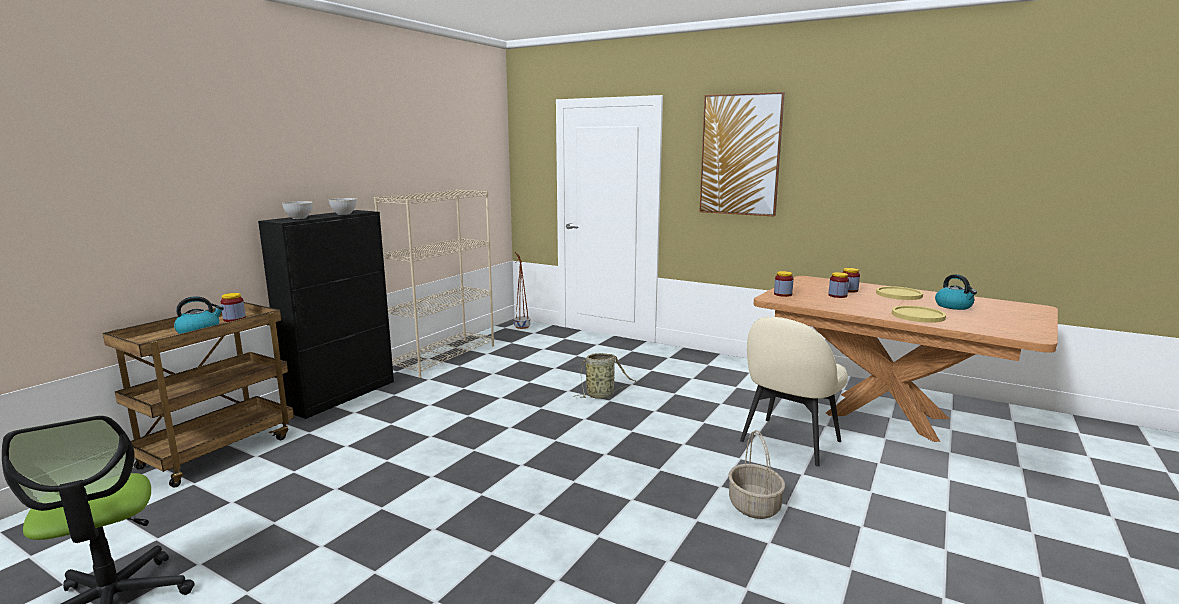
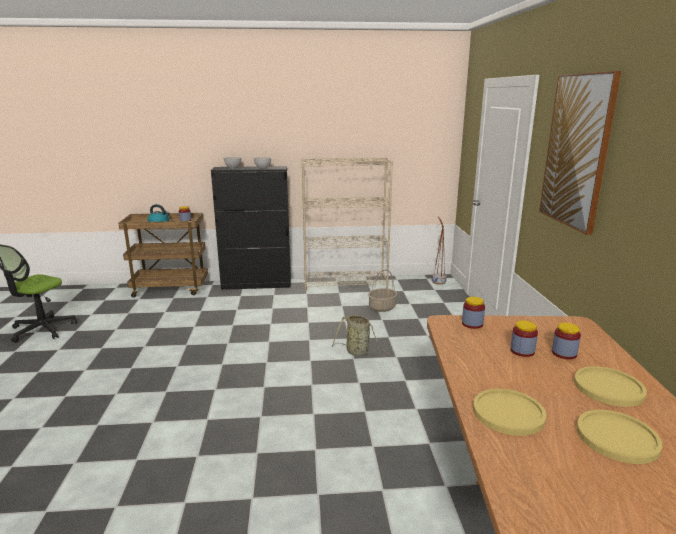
camera: 55 degrees right, 5 degrees up
basket [728,430,785,519] -> basket moved to [368,270,397,312]
beige chair [740,317,848,466] -> none
kettle [935,274,977,310] -> yellow plate [577,410,662,464]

= = =

• Brief: Every line above should be transcribed word for word; leave the pictures out.

• Answer:
camera: 55 degrees right, 5 degrees up
basket [728,430,785,519] -> basket moved to [368,270,397,312]
beige chair [740,317,848,466] -> none
kettle [935,274,977,310] -> yellow plate [577,410,662,464]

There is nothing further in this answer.